Roberto Poli is considered by many a eloquent communicator and a rising exponent of the music of Chopin, which he has comprehensively studied through manuscripts and original editions and widely performed throughout the world. Intended to celebrate Chopin's 200th birthday in 2010, the center of his current interest is the recording on video of the composer’s complete works. The first DVD, titled The Late Works of Frederic Chopin, has been released in 2008 on the Rebus label, and features a live performance of Opp. 58-62. A parallel project, supported by Onclassical, will feature his audio recordings of Chopin's complete works, and has already begun in June 2009 with the release of a first album featuring the Prelude, Op. 45; the Mazurkas, Op. 63; the Barcarolle, Op. 60; the Ballade in A-flat Major, Op. 47; the Nocturnes, Op. 62; the Fantaisie in f minor, Op. 49; and a collection of minor works such as the Cantabile in B-flat Major, the Largo in E-flat Major, the Feuille d'Album in E Major, and Souvenir de Paganini.
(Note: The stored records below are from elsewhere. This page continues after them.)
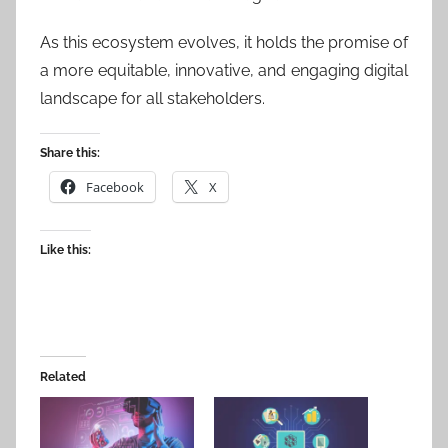
As this ecosystem evolves, it holds the promise of
a more equitable, innovative, and engaging digital
landscape for all stakeholders.
Share this:
Facebook
X
Like this:
Related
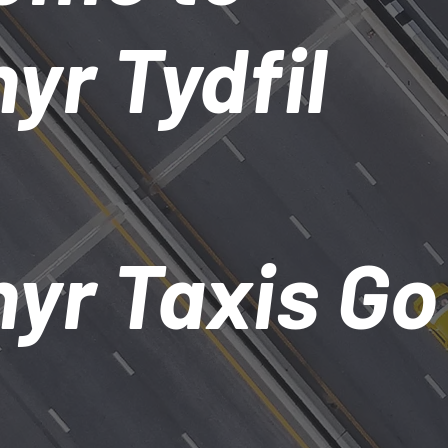
yr Tydfil
yr Taxis Go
This project devoted to Chopin also includes the publication of his first book, The Secret Life of Musical Notation: defying interpretive traditions (Amadeus Press, 2009), which presents new insights into the composer's music. Featuring discoveries based on the analysis of Chopin's manuscripts and early editions, this volume on pianistic interpretation provides a new vision of his works that is both scholarly and practical. Additionally, Roberto Poli is the Artistic Director of The Chopin Symposia, a yearly event held at the Rivers School Conservatory in Weston, Massachusetts. The first Symposium, scheduled in June 2009, gathered world-renowned guests performers, pedagogues and lecturers, such as Bruce Brubaker, Jeffrey Kallberg, Elizabeth Keusch and Russell Sherman.

Roberto Poli's critically acclaimed debut recording, Shall we dance..., was released in 2002 by Americus Records, and features his transcription of Maurice Ravel's La Valse for solo piano, along with other unusual selections such as Sergio Fiorentino's transcription of Waltzes from Strauss' Der Rosenkavalier and works by Elizabethan composers. A second album, released in 2008 by Onclassical, features Franz Liszt's Années de Pèlerinage - Deuxième Année: Italie, which he recorded in 2002.

Roberto Poli is an enthusiastic sought-after teacher and lecturer. He holds positions at the Rivers School Conservatory in Weston, Massachusetts, where he is the Artist in Residence, and at the New England Conservatory’s Preparatory School, teaching a select group of talented pupils. He also enjoys a busy schedule of masterclasses and lectures around the country.

Roberto Poli lives in Boston where he continues his work as a musician, writer and painter, in addition to the restoration of his 1850s Victorian house overlooking historic Chester Square.